*** Okunacak metin ***

Sınırsız yansımayı savunan maliyeciler, her çeşit verginin er yada geç bütün milli ekonomiye yayılarak sırttan sırta yüklenmek suretiyle, vergi ağırlığının mükelleflerce hissedilmeyecek duruma geleceğini ileri sürmektedirler. Vergiler belirli bir kimse yada grup üzerinde yerleşip kalmamakta, bir bireyden diğerine sürekli ve sınırsız şekilde yayılmak suretiyle sonunda, çok düşük zerreler halinde ekonomi tarafından emilmektedir. Sınırsız yansımayı savunanlar, vergiyi yüksekten durgun bir göle bırakılan taşa benzetirler ve taşın düştüğü noktadan itibaren oluşan dairelerin giderek yayılıp sonunda ekonomi içinde hissedilmeyecek şekilde kaybolacağını ileri sürmektedirler. Bu yaklaşımı savunanlar verginin yansımasını bileşik kaplara konan su veya damarın birinden alınan kana da benzeterek vergilerin eşit yayılacağını ileri sürmektedirler. Günümüzde sınırsız yansıma yaklaşımı geçerliliğini oldukça kaybetmiştir.

*** İncelenecek veriler ***

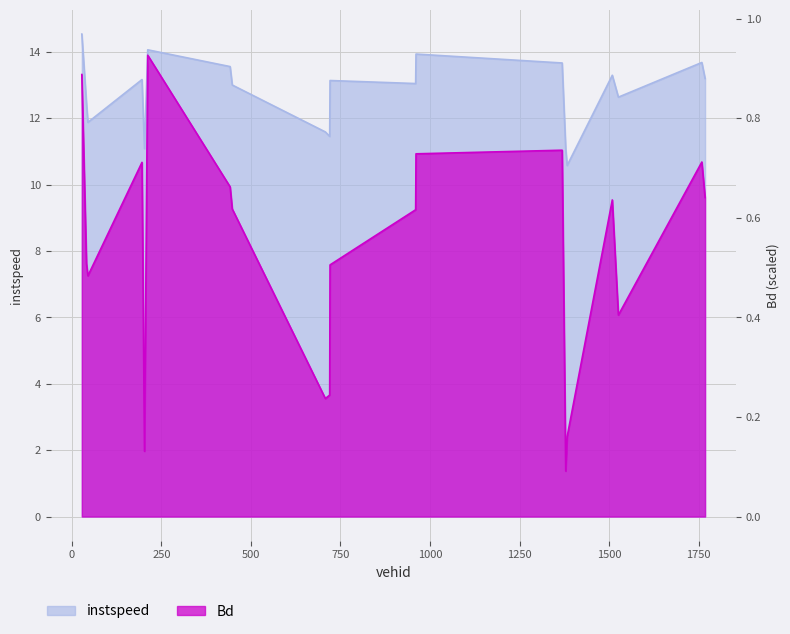

List the labels in order of Bd value, smallest first.

1379.0, 203.0, 1383.0, 708.0, 720.0, 1526.0, 45.0, 721.0, 41.0, 960.0, 448.0, 1509.0, 1768.0, 442.0, 196.0, 1759.0, 961.0, 1369.0, 28.0, 212.0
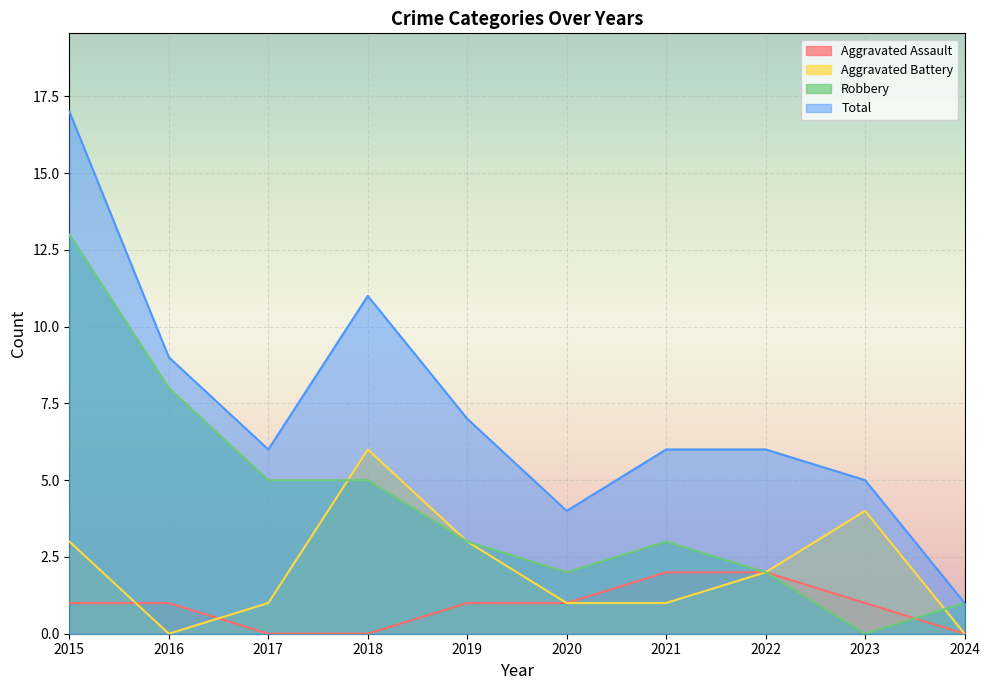

List the series in order of their peak value, lowest first.

Aggravated Assault, Aggravated Battery, Robbery, Total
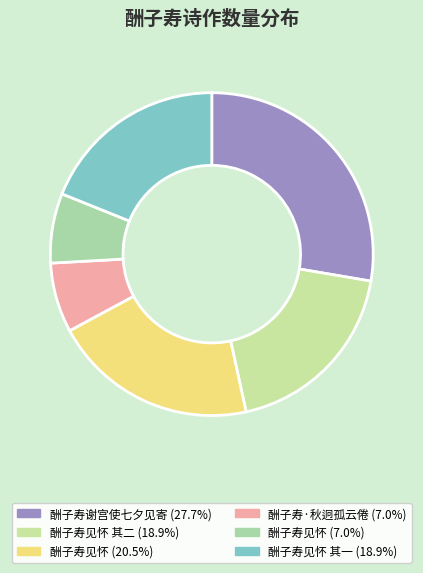

Count the number of slices in the pie.

6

***

◆ **Görev 1**: Vergilerin sınırsız yansımasını anlatan metne göre sınırsız yansıma yaklaşımı günümüzde ne durumdadır?
◆ **Görev 2**: Vergilerin sınırsız yansımasını anlatan metni, bittiği cümleden sonrasını yazarak devam ettirin.
Öğelere bu çalışmada ihtiyaç yoktur.

◆ **Görevin yanıtı 1**: Geçerliliğini oldukça kaybetmiştir.

◆ **Görevin yanıtı 2**:
Sınırlı yansıma, belirli bir verginin şekli, matrahı ve tahsil tarzı ne olursa olsun, bu vergi sonunda belli bir üretim faktörü üzerinde kalacaktır. Fizyokratlar, sınırsız yansımanın aksine, verginin neticede toprak sahipleri üzerinde kalacağına inandıklarından, sınırlı yansıma görüşünün ilk temsilcileridir. Ricardo ise, rant üzerinden alınan vergilerin yansımaya elverişli olmadığını, maliyet unsuru olabilecek vergilerin ise devredilebileceklerini ileri sürmektedir. Vergilerin tarıma dayalı ekonomilerde çiftçiler  üzerinde,   sanayiye  dayalı  ekonomilerde  ise  ücretler  üzerinde kalacağı savunulmaktadır. 

e- Çapraz Yansıma 

ileri doğru yansıma şekillerinden birisi de "çapraz yansıma" olayıdır. İtalyan maliyeci Empolü tarafından ileri sürülen bu yansıma türü, belirli bir mal üzerinde konulmuş olan verginin, tam elastikiyeti düşük bir başka malın fiyatının yükselterek devredilmesi şeklinde gerçekleşmektedir (Tekir 1993-s.98).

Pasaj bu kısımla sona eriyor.